BEGIN
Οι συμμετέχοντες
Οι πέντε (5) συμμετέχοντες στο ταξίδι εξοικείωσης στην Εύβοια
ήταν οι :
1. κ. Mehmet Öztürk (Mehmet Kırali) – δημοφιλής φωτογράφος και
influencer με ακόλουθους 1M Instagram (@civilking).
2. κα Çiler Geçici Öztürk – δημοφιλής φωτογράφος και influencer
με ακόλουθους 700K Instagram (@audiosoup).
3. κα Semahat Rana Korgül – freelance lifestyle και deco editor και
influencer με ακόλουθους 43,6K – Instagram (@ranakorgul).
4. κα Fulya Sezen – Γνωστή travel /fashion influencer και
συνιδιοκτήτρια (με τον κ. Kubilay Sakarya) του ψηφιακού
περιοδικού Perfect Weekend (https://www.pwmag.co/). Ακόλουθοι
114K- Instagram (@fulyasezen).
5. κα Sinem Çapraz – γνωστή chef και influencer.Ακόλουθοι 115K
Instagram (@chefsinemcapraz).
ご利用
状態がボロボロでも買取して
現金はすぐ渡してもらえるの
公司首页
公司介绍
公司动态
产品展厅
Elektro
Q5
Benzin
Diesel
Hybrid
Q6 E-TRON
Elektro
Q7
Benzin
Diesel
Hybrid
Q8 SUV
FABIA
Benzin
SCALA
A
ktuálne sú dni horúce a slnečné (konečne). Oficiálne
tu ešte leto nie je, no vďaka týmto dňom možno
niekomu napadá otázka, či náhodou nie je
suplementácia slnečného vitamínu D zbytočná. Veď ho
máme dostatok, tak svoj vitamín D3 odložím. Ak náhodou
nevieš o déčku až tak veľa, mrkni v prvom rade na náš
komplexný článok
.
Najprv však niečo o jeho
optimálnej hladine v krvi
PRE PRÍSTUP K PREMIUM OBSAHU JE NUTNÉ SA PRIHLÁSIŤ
END
● **Exercise aim**:
Please return every line from the material above where the string "Ακόλουθοι" occurs.

● **Exercise answer**:
περιοδικού Perfect Weekend (https://www.pwmag.co/). Ακόλουθοι
5. κα Sinem Çapraz – γνωστή chef και influencer.Ακόλουθοι 115K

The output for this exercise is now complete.